My worry is whether we are ready and if we have capacity. There is talk of a walk-in consultation service and an expanded minor ailments scheme. This could absolutely help to shift patient behaviour away from accessing GPs to visiting community pharmacies.

It could be a great thing as community pharmacies are not hampered in delivering services, in that we are not reliant on other parts of the system (such as GPs or hospitals) before we can deliver care to our patients.

In Cornwall we still have a locally commissioned walk-in emergency supply service. This saves 750 to 1,600 patient contacts a month. This was ‘turned on’, in and out-of-hours, for the G7 summit and has never been switched off since due to system pressures. Can you imagine if we applied this to a walk-in service? The activity we could move away from other parts of the health system could be massive, but are we ready and able?

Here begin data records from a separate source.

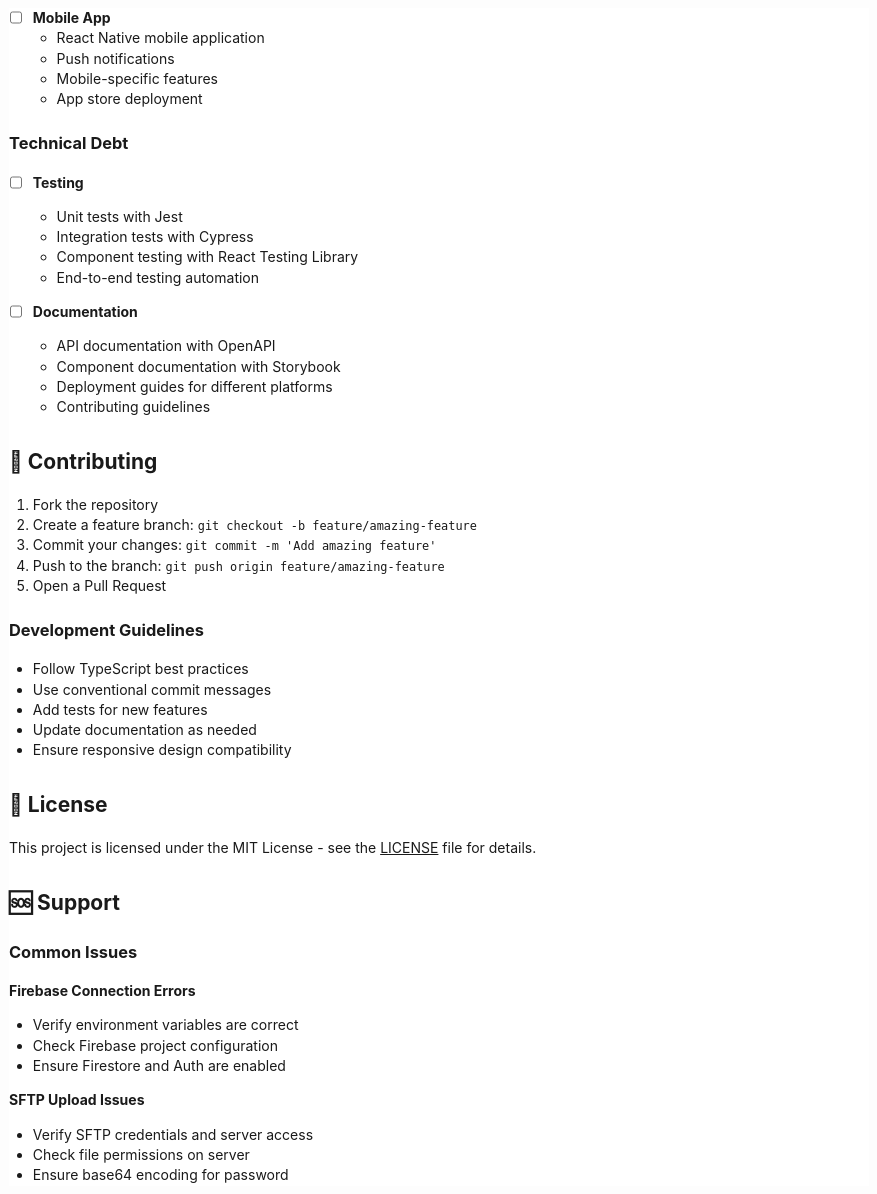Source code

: - [ ] **Mobile App**
  - React Native mobile application
  - Push notifications
  - Mobile-specific features
  - App store deployment

### Technical Debt
- [ ] **Testing**
  - Unit tests with Jest
  - Integration tests with Cypress
  - Component testing with React Testing Library
  - End-to-end testing automation

- [ ] **Documentation**
  - API documentation with OpenAPI
  - Component documentation with Storybook
  - Deployment guides for different platforms
  - Contributing guidelines

## 🤝 Contributing

1. Fork the repository
2. Create a feature branch: `git checkout -b feature/amazing-feature`
3. Commit your changes: `git commit -m 'Add amazing feature'`
4. Push to the branch: `git push origin feature/amazing-feature`
5. Open a Pull Request

### Development Guidelines
- Follow TypeScript best practices
- Use conventional commit messages
- Add tests for new features
- Update documentation as needed
- Ensure responsive design compatibility

## 📄 License

This project is licensed under the MIT License - see the [LICENSE](LICENSE) file for details.

## 🆘 Support

### Common Issues

**Firebase Connection Errors**
- Verify environment variables are correct
- Check Firebase project configuration
- Ensure Firestore and Auth are enabled

**SFTP Upload Issues**
- Verify SFTP credentials and server access
- Check file permissions on server
- Ensure base64 encoding for password
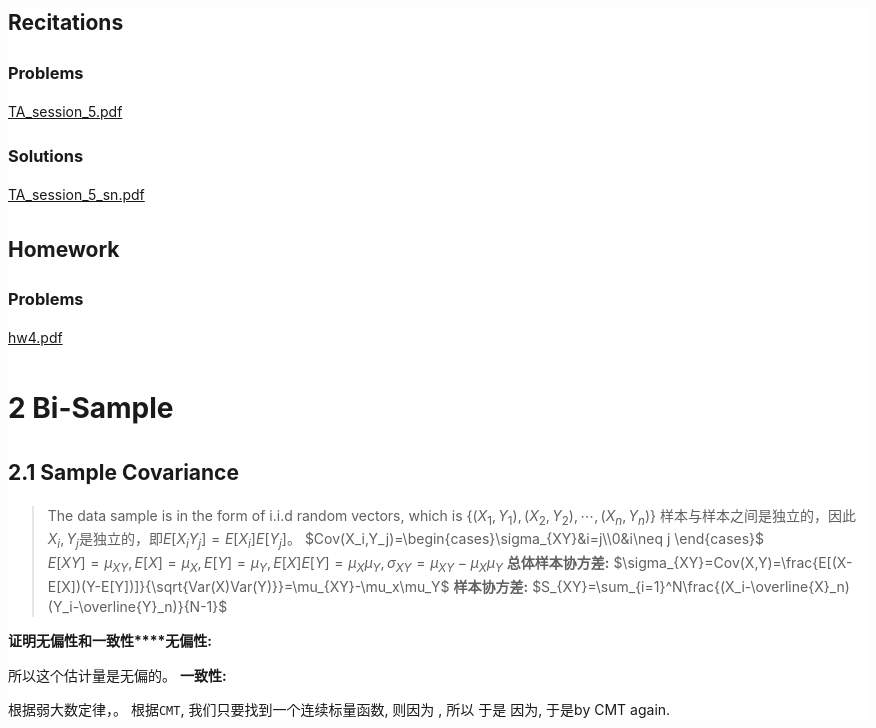 

## Recitations
### Problems
[TA_session_5.pdf](https://www.yuque.com/attachments/yuque/0/2023/pdf/12393765/1676165636118-f21f5e7b-8281-48ea-812c-fb925b28f03a.pdf)

### Solutions
[TA_session_5_sn.pdf](https://www.yuque.com/attachments/yuque/0/2023/pdf/12393765/1676165636124-74d6a4c9-2060-4508-9179-790d73a127fa.pdf)


## Homework
### Problems
[hw4.pdf](https://www.yuque.com/attachments/yuque/0/2023/pdf/12393765/1676165636123-011d0914-f475-4876-aa9b-5ab230a7a720.pdf)



# 2 Bi-Sample
## 2.1 Sample Covariance
> The data sample is in the form of i.i.d random vectors, which is $\{(X_1,Y_1),(X_2,Y_2),\cdots, (X_n,Y_n)\}$
> 样本与样本之间是独立的，因此$X_i,Y_j$是独立的，即$E[X_iY_j]=E[X_i]E[Y_j]$。
> $Cov(X_i,Y_j)=\begin{cases}\sigma_{XY}&i=j\\0&i\neq j \end{cases}$  
> $E[XY]=\mu_{XY},E[X]=\mu_X,E[Y]=\mu_Y, E[X]E[Y]=\mu_X\mu_Y,\sigma_{XY}=\mu_{XY}-\mu_X\mu_Y$
> **总体样本协方差:**
> $\sigma_{XY}=Cov(X,Y)=\frac{E[(X-E[X])(Y-E[Y])]}{\sqrt{Var(X)Var(Y)}}=\mu_{XY}-\mu_x\mu_Y$
> **样本协方差:**
> $S_{XY}=\sum_{i=1}^N\frac{(X_i-\overline{X}_n)(Y_i-\overline{Y}_n)}{N-1}$

**证明无偏性和一致性****无偏性:**

所以这个估计量是无偏的。
**一致性:**

根据弱大数定律，。
根据`CMT`, 我们只要找到一个连续标量函数, 则因为 , 所以
于是
因为, 于是by CMT again.






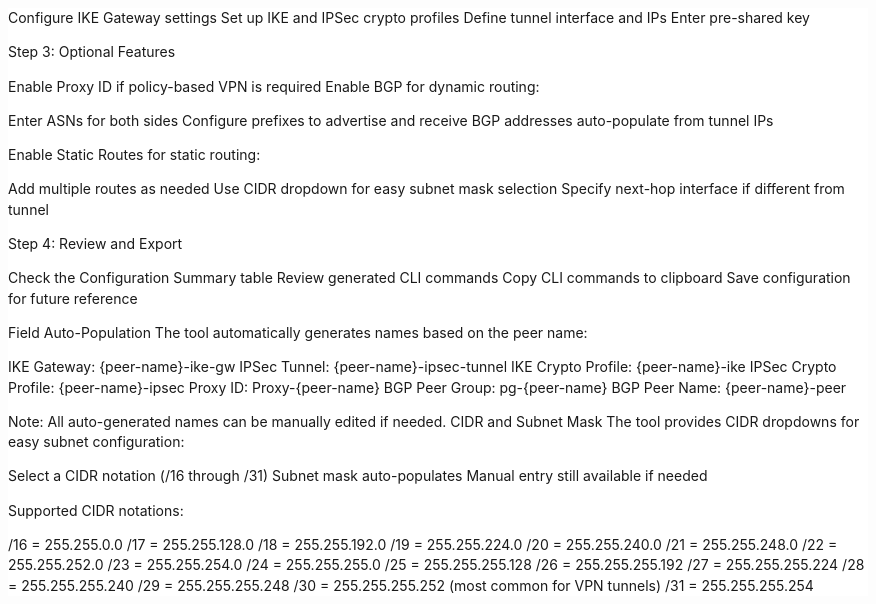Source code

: Configure IKE Gateway settings
Set up IKE and IPSec crypto profiles
Define tunnel interface and IPs
Enter pre-shared key

Step 3: Optional Features

Enable Proxy ID if policy-based VPN is required
Enable BGP for dynamic routing:

Enter ASNs for both sides
Configure prefixes to advertise and receive
BGP addresses auto-populate from tunnel IPs


Enable Static Routes for static routing:

Add multiple routes as needed
Use CIDR dropdown for easy subnet mask selection
Specify next-hop interface if different from tunnel



Step 4: Review and Export

Check the Configuration Summary table
Review generated CLI commands
Copy CLI commands to clipboard
Save configuration for future reference

Field Auto-Population
The tool automatically generates names based on the peer name:

IKE Gateway: {peer-name}-ike-gw
IPSec Tunnel: {peer-name}-ipsec-tunnel
IKE Crypto Profile: {peer-name}-ike
IPSec Crypto Profile: {peer-name}-ipsec
Proxy ID: Proxy-{peer-name}
BGP Peer Group: pg-{peer-name}
BGP Peer Name: {peer-name}-peer

Note: All auto-generated names can be manually edited if needed.
CIDR and Subnet Mask
The tool provides CIDR dropdowns for easy subnet configuration:

Select a CIDR notation (/16 through /31)
Subnet mask auto-populates
Manual entry still available if needed

Supported CIDR notations:

/16 = 255.255.0.0
/17 = 255.255.128.0
/18 = 255.255.192.0
/19 = 255.255.224.0
/20 = 255.255.240.0
/21 = 255.255.248.0
/22 = 255.255.252.0
/23 = 255.255.254.0
/24 = 255.255.255.0
/25 = 255.255.255.128
/26 = 255.255.255.192
/27 = 255.255.255.224
/28 = 255.255.255.240
/29 = 255.255.255.248
/30 = 255.255.255.252 (most common for VPN tunnels)
/31 = 255.255.255.254
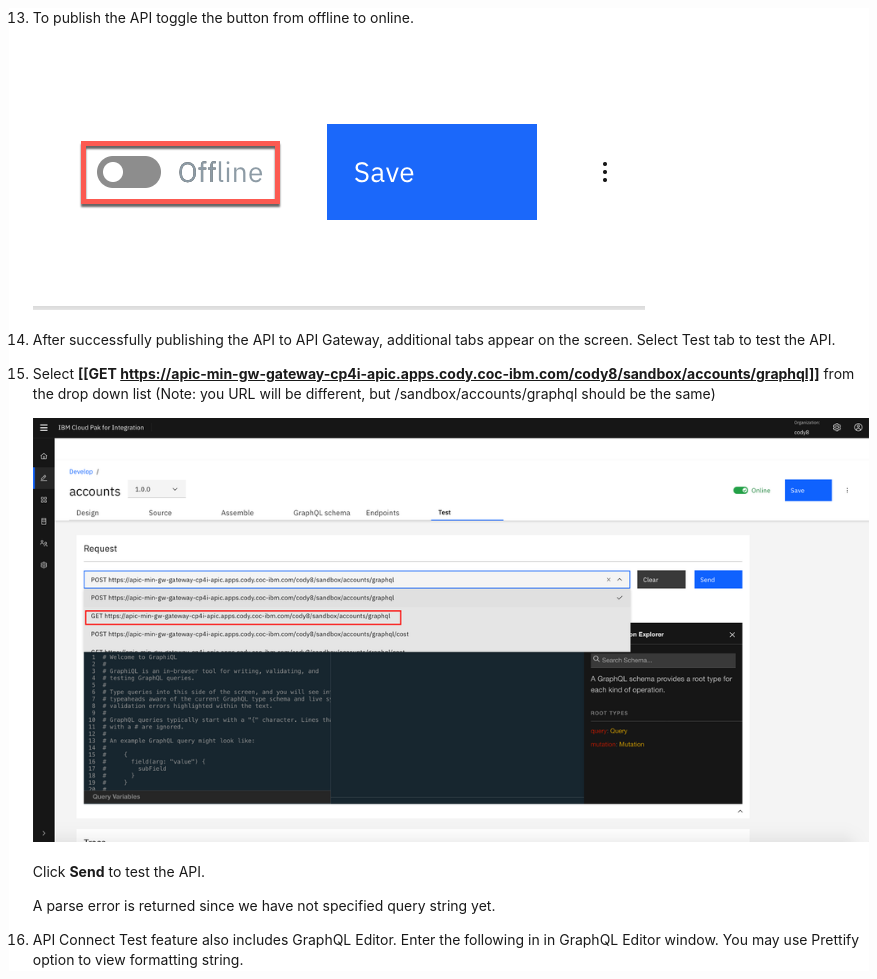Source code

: 13. To publish the API toggle the button from offline to online.

    ![](images/tutorial_html_965b91d211caf432.png)

14. After successfully publishing the API to API Gateway, additional
    tabs appear on the screen. Select Test tab to test the API.

15. Select **[[GET https://apic-min-gw-gateway-cp4i-apic.apps.cody.coc-ibm.com/cody8/sandbox/accounts/graphql]]** from the    drop down list (Note: you URL will be different, but /sandbox/accounts/graphql should be the same)

    ![](images/tutorial_html_ccb982e24326f44f.png)
   
    Click **Send** to test the API.

    A parse error is returned since we have not specified query string yet.

16. API Connect Test feature also includes GraphQL Editor. Enter the
    following in in GraphQL Editor window. You may use Prettify option
    to view formatting string.
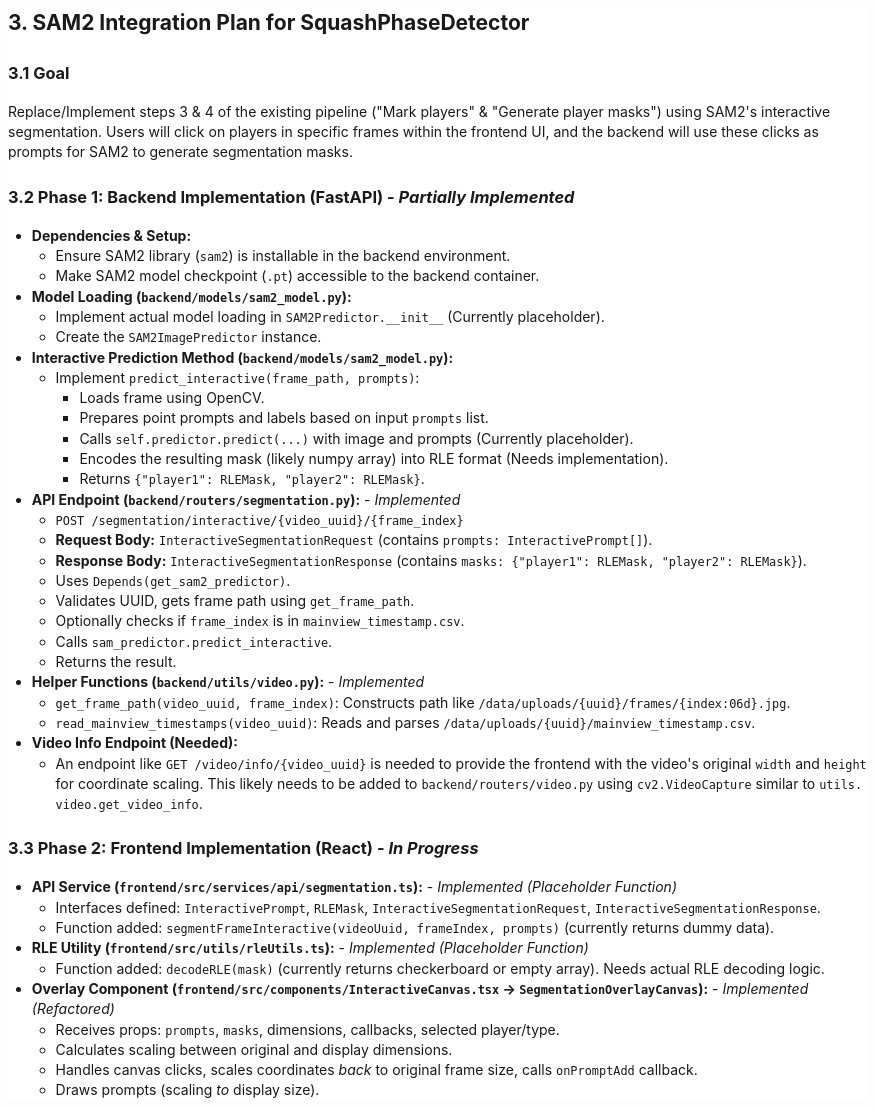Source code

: ## 3. SAM2 Integration Plan for SquashPhaseDetector

### 3.1 Goal

Replace/Implement steps 3 & 4 of the existing pipeline ("Mark players" & "Generate player masks") using SAM2's interactive segmentation. Users will click on players in specific frames within the frontend UI, and the backend will use these clicks as prompts for SAM2 to generate segmentation masks.

### 3.2 Phase 1: Backend Implementation (FastAPI) - *Partially Implemented*

* **Dependencies & Setup:**
  * Ensure SAM2 library (`sam2`) is installable in the backend environment.
  * Make SAM2 model checkpoint (`.pt`) accessible to the backend container.
* **Model Loading (`backend/models/sam2_model.py`):**
  * Implement actual model loading in `SAM2Predictor.__init__` (Currently placeholder).
  * Create the `SAM2ImagePredictor` instance.
* **Interactive Prediction Method (`backend/models/sam2_model.py`):**
  * Implement `predict_interactive(frame_path, prompts)`:
    * Loads frame using OpenCV.
    * Prepares point prompts and labels based on input `prompts` list.
    * Calls `self.predictor.predict(...)` with image and prompts (Currently placeholder).
    * Encodes the resulting mask (likely numpy array) into RLE format (Needs implementation).
    * Returns `{"player1": RLEMask, "player2": RLEMask}`.
* **API Endpoint (`backend/routers/segmentation.py`):** - *Implemented*
  * `POST /segmentation/interactive/{video_uuid}/{frame_index}`
  * **Request Body:** `InteractiveSegmentationRequest` (contains `prompts: InteractivePrompt[]`).
  * **Response Body:** `InteractiveSegmentationResponse` (contains `masks: {"player1": RLEMask, "player2": RLEMask}`).
  * Uses `Depends(get_sam2_predictor)`.
  * Validates UUID, gets frame path using `get_frame_path`.
  * Optionally checks if `frame_index` is in `mainview_timestamp.csv`.
  * Calls `sam_predictor.predict_interactive`.
  * Returns the result.
* **Helper Functions (`backend/utils/video.py`):** - *Implemented*
  * `get_frame_path(video_uuid, frame_index)`: Constructs path like `/data/uploads/{uuid}/frames/{index:06d}.jpg`.
  * `read_mainview_timestamps(video_uuid)`: Reads and parses `/data/uploads/{uuid}/mainview_timestamp.csv`.
* **Video Info Endpoint (Needed):**
  * An endpoint like `GET /video/info/{video_uuid}` is needed to provide the frontend with the video's original `width` and `height` for coordinate scaling. This likely needs to be added to `backend/routers/video.py` using `cv2.VideoCapture` similar to `utils.video.get_video_info`.

### 3.3 Phase 2: Frontend Implementation (React) - *In Progress*

* **API Service (`frontend/src/services/api/segmentation.ts`):** - *Implemented (Placeholder Function)*
  * Interfaces defined: `InteractivePrompt`, `RLEMask`, `InteractiveSegmentationRequest`, `InteractiveSegmentationResponse`.
  * Function added: `segmentFrameInteractive(videoUuid, frameIndex, prompts)` (currently returns dummy data).
* **RLE Utility (`frontend/src/utils/rleUtils.ts`):** - *Implemented (Placeholder Function)*
  * Function added: `decodeRLE(mask)` (currently returns checkerboard or empty array). Needs actual RLE decoding logic.
* **Overlay Component (`frontend/src/components/InteractiveCanvas.tsx` -> `SegmentationOverlayCanvas`):** - *Implemented (Refactored)*
  * Receives props: `prompts`, `masks`, dimensions, callbacks, selected player/type.
  * Calculates scaling between original and display dimensions.
  * Handles canvas clicks, scales coordinates *back* to original frame size, calls `onPromptAdd` callback.
  * Draws prompts (scaling *to* display size).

We are facing unprecedented difficulties in recruiting pharmacists, and pharmacists that are working talk of a massive amount of workload pressure. However in my experience pharmacy owners will adapt and survive in ways that allow us to grow our businesses.

Pharmacies will be more resilient if we embrace opportunities to deliver more services. We see that in the flu and Covid vaccination programs where pharmacies are seeing it as ‘business as usual’ activity. Pharmacy owners are now employing nurses and paramedics, and even GPs, to deliver outstanding care. This shows community pharmacy in a different multi-disciplinary light and I believe is changing the way in which commissioners locally, and hopefully nationally, view them as a value centre and not a cost centre.

A senior leader in the Cornwall primary care system said to me some weeks ago that community pharmacies are one of the best value places he commissions from. If this is the case, we are all wondering why more services are not commissioned from pharmacies.

Now it the time for our commissioners to have faith in us and release our potential as front-line clinicians. This will allow us to invest in our businesses and enable us to deliver great healthcare to patients where they want it - closer to home and face-to-face if needed - without being beholden to another part of the system.

I hope that these great conversations we are having in the far South West are being replicated up and down the country, and in Scotland, Wales and Northern Ireland too. It would be fantastic if these potential changes could be delivered across the four nations. The impact and benefit to the population could be huge, giving people the healthcare they want within their community.

Community pharmacy … the clue really is the title.
 

Nick Kaye is a community pharmacist in Newquay and vice-chair of the National Pharmacy Association. These are his personal views.